The reason, we would say, is that the boom in stocks in the late 1990s was unhealthy, a false source of dynamism and wealth that has left the economy over-extended and distorted -- and in need of a slowdown to reduce the trade deficit and rebuild savings and reduce debt. But, again, few U.S. economists appear to have been ready to see the economy in this way. They speak of "strong fundamentals" and see the oasis of recovery as often as delirious men in the desert.
How should the U.S. economy's problems be tackled? Lindsey is a strong economist and one who is said to have warned Bush, when the latter was considering running for president, that he might face a recession when in office. It is impossible to tell from Lindsey's public statements, but he may well have realized what sort of storm the United States faces. He played an important role in Bush's tax-cutting policy which has helped to alleviate the hit to consumers' balance sheets from the negative wealth effect engendered by falling stocks. Policy has thereby helped to maintain growth in consumer spending, averting a deeper drop in the economy. That may well have been the right thing to do.
Perhaps Lindsey and O'Neill did not do so badly after all.
But what about the other side of economic policy, the monetary side? That is in the independent hands of U.S. Federal Reserve Chairman Alan Greenspan; and Bush, we would guess, has approved of Greenspan's activism. Perhaps wrongly.
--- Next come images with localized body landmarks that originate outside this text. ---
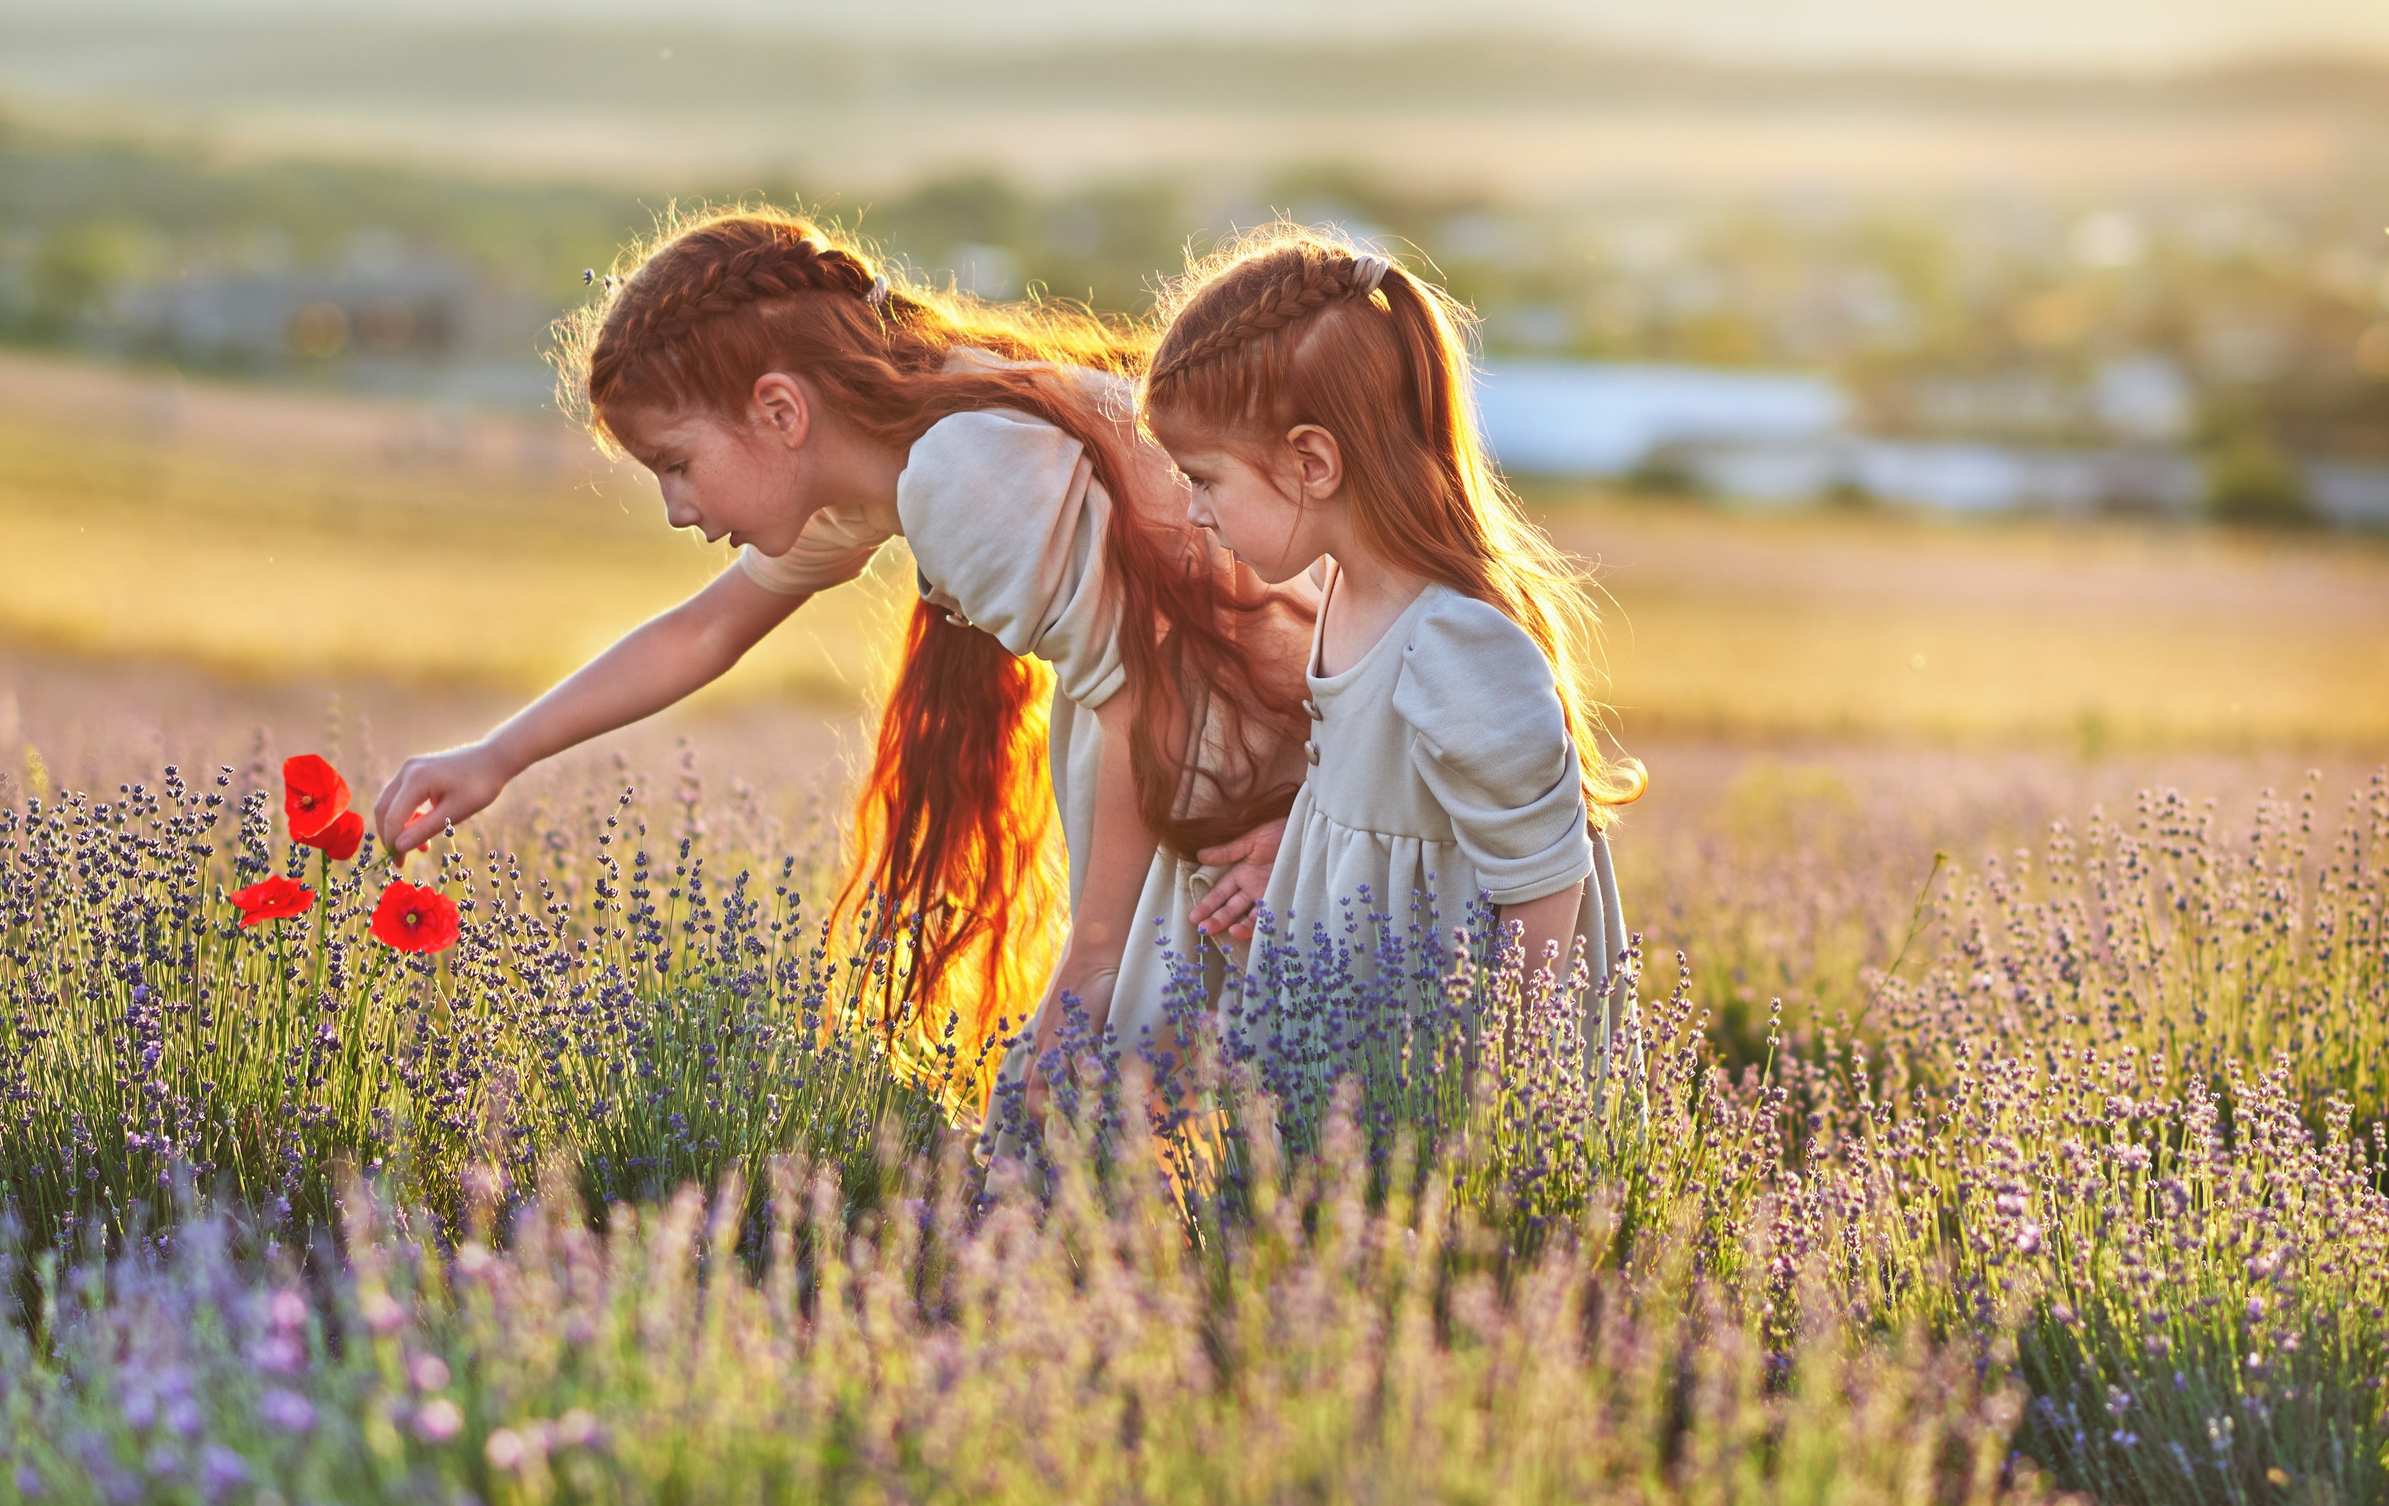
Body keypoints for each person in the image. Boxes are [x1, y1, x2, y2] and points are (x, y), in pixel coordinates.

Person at [372, 207, 1310, 1110]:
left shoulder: (961, 473)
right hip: (1239, 781)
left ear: (780, 410)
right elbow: (704, 630)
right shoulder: (890, 464)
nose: (674, 508)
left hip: (1265, 775)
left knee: (1173, 1115)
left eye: (676, 463)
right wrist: (497, 756)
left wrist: (1090, 968)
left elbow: (1146, 703)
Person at [1138, 226, 1643, 1034]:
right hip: (1354, 1031)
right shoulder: (1343, 587)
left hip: (1447, 1076)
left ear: (1312, 464)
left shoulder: (1454, 642)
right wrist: (1307, 851)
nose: (1194, 511)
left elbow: (1544, 888)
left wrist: (1500, 1107)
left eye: (1205, 479)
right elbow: (1391, 806)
Greenspan appears to us to have well understood the unusual nature of the problems the United States faces. In April 2001, in an interview with UPI, the Nobel Prize-winning economist, Milton Friedman, said he was of that view, believing that the collapse of the U.S. economy in the 1930s and of the Japanese bubble economy following the real estate boom of the 1980s were "in Alan's mind" and explained why he was cutting interest rates so rapidly.
In a later interview in October 2001, Friedman made another comment pertinent to this discussion. He said, "What's looming over all of us is the very high rate of both consumer and corporate indebtedness. ... Consumer credit is at an all-time high and one part of consumer assets, the stock market has gone way down so the net debt position of the consumer has gotten a lot worse. And the same thing is true of corporates."
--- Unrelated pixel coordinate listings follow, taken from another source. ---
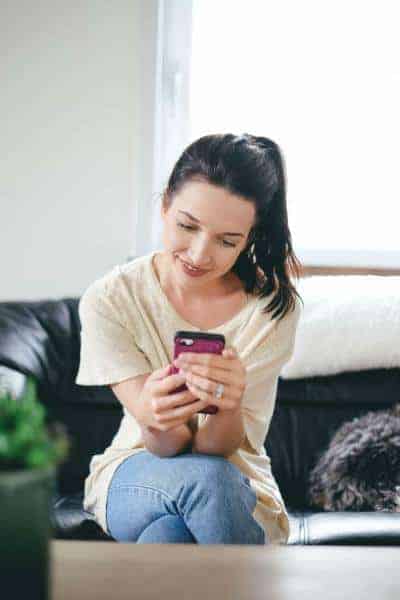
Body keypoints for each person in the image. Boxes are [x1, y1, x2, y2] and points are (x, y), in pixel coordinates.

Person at [75, 132, 304, 545]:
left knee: (169, 535)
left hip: (240, 482)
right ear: (165, 205)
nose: (199, 255)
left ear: (249, 238)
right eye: (187, 226)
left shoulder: (270, 309)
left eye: (227, 241)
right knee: (207, 483)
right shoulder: (111, 299)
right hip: (137, 472)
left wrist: (227, 407)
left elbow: (219, 449)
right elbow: (168, 446)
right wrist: (156, 411)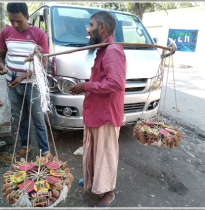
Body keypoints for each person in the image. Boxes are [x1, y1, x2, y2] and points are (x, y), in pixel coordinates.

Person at [69, 11, 126, 207]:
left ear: (101, 27)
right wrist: (86, 85)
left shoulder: (112, 51)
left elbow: (115, 84)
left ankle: (109, 194)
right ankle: (94, 182)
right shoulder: (103, 49)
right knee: (94, 151)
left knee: (105, 155)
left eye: (91, 25)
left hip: (106, 115)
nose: (89, 29)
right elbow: (103, 81)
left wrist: (85, 87)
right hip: (96, 112)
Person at [0, 3, 50, 157]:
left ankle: (45, 151)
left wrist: (23, 77)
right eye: (12, 21)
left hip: (32, 84)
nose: (15, 25)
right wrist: (1, 66)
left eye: (19, 21)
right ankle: (25, 145)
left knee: (38, 118)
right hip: (12, 83)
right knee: (20, 117)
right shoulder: (6, 32)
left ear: (27, 17)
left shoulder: (39, 34)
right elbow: (0, 56)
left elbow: (43, 65)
Debt, and the rising real value of debt, is a factor that can drag an economy down into slump if prices fall and wages cease to rise. Greenspan now has among his governors an economist with particular expertise on these risks and on the experience of Japan -- Gov. Ben Bernanke. Bernanke made a speech just two weeks ago on averting deflation in the United States -- a danger which he called highly unlikely -- in which he said that "the deflation-induced, ever-increasing real value of debts" had undoubtedly been a part of Japan's long slump.
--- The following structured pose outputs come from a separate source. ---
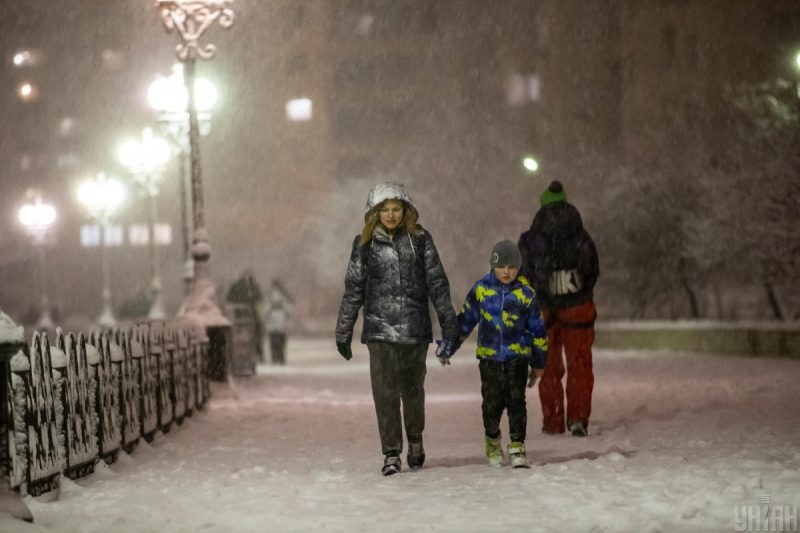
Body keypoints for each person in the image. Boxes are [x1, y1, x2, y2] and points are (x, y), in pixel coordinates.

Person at [335, 182, 459, 476]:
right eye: (385, 210)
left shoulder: (420, 240)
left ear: (405, 211)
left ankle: (415, 438)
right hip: (379, 331)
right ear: (375, 214)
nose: (391, 215)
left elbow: (437, 284)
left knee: (413, 391)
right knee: (385, 393)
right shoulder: (364, 245)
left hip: (414, 331)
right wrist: (344, 330)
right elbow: (353, 289)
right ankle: (391, 452)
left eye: (396, 209)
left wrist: (449, 326)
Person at [436, 240, 547, 468]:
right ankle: (493, 438)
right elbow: (465, 321)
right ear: (493, 265)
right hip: (489, 358)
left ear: (519, 267)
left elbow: (538, 330)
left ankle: (517, 445)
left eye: (512, 266)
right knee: (491, 403)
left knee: (516, 402)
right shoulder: (482, 290)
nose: (507, 272)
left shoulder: (526, 294)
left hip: (517, 357)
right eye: (502, 266)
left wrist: (538, 362)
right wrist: (449, 346)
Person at [517, 180, 599, 437]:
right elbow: (592, 270)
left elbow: (523, 275)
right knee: (580, 364)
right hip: (578, 307)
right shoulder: (580, 235)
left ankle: (552, 421)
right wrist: (577, 290)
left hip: (542, 310)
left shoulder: (531, 239)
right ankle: (577, 419)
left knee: (548, 366)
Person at [265, 279, 292, 365]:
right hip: (279, 320)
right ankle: (279, 357)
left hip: (276, 319)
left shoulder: (271, 295)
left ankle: (276, 357)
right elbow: (289, 308)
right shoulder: (284, 295)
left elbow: (266, 309)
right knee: (279, 340)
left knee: (275, 340)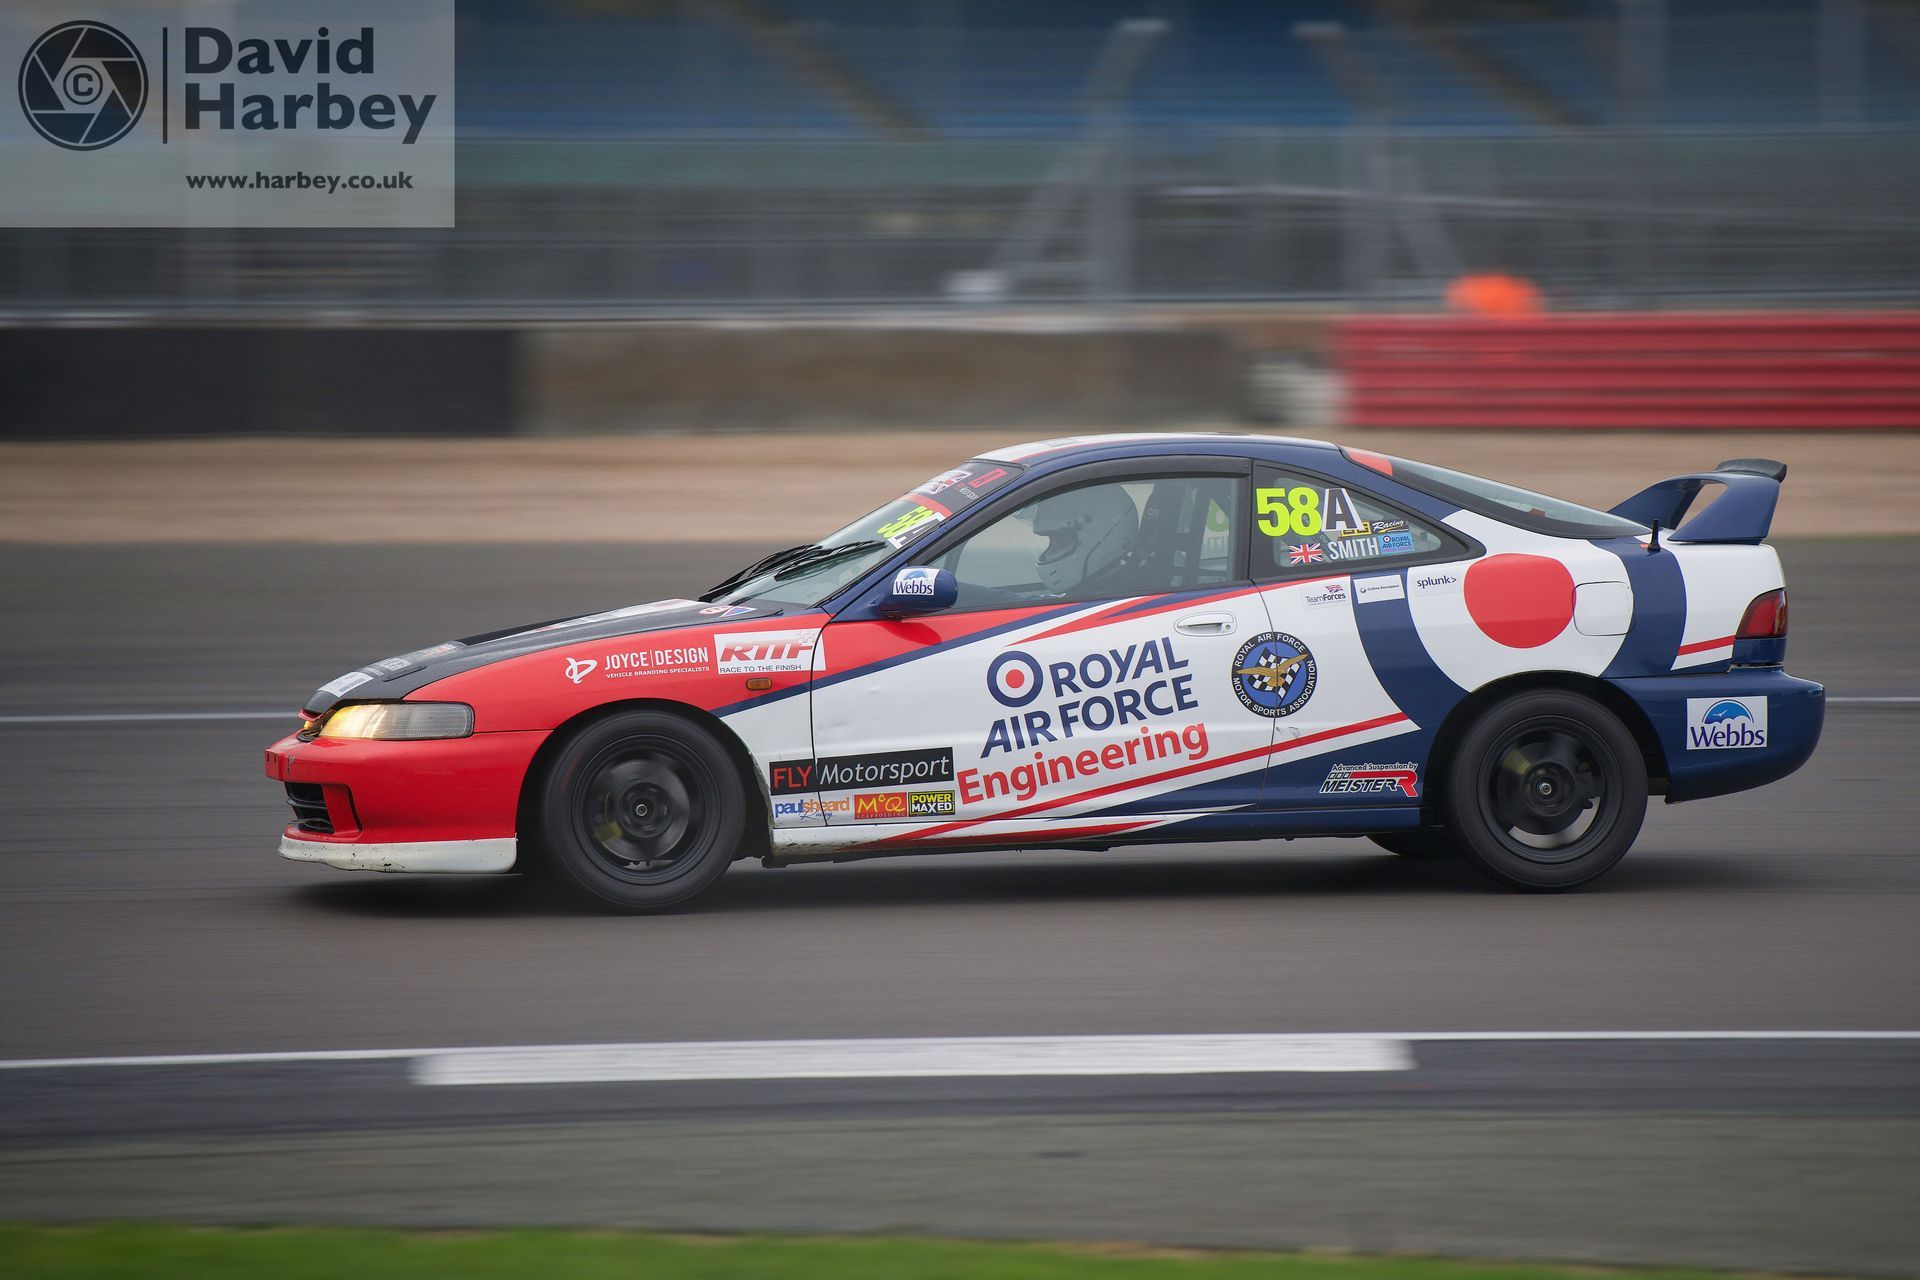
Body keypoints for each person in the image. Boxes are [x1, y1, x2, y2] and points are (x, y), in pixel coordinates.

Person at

So let us assume Greenspan has indeed had this danger in mind. Has he done the right thing in cutting interest rates so swiftly? We would say not. And the reason is that these rate cuts have encouraged a boom in mortgage lending and refinancing, which has driven up house prices in the United States -- by two-thirds in some metropolitan areas in the last four years.
The housing boom has been positive, most economists say, a bastion in the U.S. economy. But that boom has also generated more and more debt, mortgage debt, that may weigh very heavily on U.S. households and the U.S. economy in years to come if growth is weak and inflation low, and deflation itself lurks.
The storm is a bad one and difficult to read. It is not easy to know how to steer though it. Greenspan is giving his best shot, as did O'Neill and Lindsey. Tax cuts, carrying out Bush's campaign promises, were probably the right way to tackle the storm. Paying less tax, the consumer can save more, which he needs to do, without cutting his spending so much. Slowdown and adjustment take place, but less severely.
Greenspan, meanwhile, in cutting rates so hard and so fast has helped prevent deeper recession. Cars and houses have been selling. But the rising housing debt Americans are carrying make us fear that the solution he has found to the perfect storm may, in time, make the storm still worse.